Numerical Evaluation of Boundary Effects on the Interaction between Geosynthetic Reinforcement and Backfill

Geosynthetics have been extensively used to reinforce soil structures, such as embankments, slopes, walls, foundations and roads. Proper evaluation of the interaction between geosynthetic reinforcement and backfill is important to understand the mechanisms of geosynthetic-reinforced soil (GRS) structures. Pullout tests have proven to be an effective way to study such interaction. In a pullout test, a geosynthetic reinforcement layer is buried in backfill within a test box. Vertical pressure is applied on top of the backfill to simulate the normal stress on top of the geosynthetic reinforcement in a GRS structure. The geosynthetic reinforcement is then pulled out from the backfill through an opening in the front wall of the box. The pullout test results are influenced by boundary conditions due to the thickness of the backfill, as well as the roughness of the interface between the backfill and the walls of the pullout box. This paper discusses the results of a numerical study performed to investigate the boundary effect on pullout test results. A two-dimensional numerical simulation was conducted using a finite differential method program, FLAC, using the Mohr-Coulomb model to describe the behavior of the backfill. The geosynthetic reinforcement was modeled as a linearly elastic and perfectly plastic material.
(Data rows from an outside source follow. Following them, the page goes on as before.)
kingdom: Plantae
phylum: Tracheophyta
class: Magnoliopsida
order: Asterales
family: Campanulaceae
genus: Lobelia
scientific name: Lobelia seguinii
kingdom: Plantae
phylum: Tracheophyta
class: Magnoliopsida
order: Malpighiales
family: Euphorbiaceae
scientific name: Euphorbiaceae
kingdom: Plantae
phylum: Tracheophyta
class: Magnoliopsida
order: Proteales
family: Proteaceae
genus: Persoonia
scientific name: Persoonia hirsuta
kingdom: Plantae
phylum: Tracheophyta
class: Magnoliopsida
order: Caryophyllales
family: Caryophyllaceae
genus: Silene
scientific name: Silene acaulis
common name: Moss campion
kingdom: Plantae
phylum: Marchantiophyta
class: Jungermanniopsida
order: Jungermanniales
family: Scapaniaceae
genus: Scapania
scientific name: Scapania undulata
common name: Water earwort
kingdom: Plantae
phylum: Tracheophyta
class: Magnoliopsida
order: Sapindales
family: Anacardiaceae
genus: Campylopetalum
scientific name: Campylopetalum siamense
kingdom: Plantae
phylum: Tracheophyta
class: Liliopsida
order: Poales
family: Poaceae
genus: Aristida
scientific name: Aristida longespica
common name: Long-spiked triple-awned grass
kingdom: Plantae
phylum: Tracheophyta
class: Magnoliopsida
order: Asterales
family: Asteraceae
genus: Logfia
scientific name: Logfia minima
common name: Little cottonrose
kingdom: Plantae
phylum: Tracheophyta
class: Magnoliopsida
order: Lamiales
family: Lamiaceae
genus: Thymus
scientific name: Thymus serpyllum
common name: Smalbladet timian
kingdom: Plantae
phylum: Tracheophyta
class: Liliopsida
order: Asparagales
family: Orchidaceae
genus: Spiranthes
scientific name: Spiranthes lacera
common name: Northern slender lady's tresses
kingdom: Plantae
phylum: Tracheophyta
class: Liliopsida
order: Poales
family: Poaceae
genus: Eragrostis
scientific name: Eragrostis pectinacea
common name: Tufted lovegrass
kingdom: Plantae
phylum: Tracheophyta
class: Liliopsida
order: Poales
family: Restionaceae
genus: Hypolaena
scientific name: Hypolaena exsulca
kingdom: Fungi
The numerical model was calibrated and verified against pullout tests of geogrids. Boundary conditions, such as backfill thickness, and the roughness between the bottom of the backfill and the wall of the pullout box, and how these affect pullout test results are analyzed and discussed. The numerical results show that the pullout forces at the large pullout displacement calculated from the numerical simulation with the fixed bottom were closer to the measured pullout forces than those with the free bottom.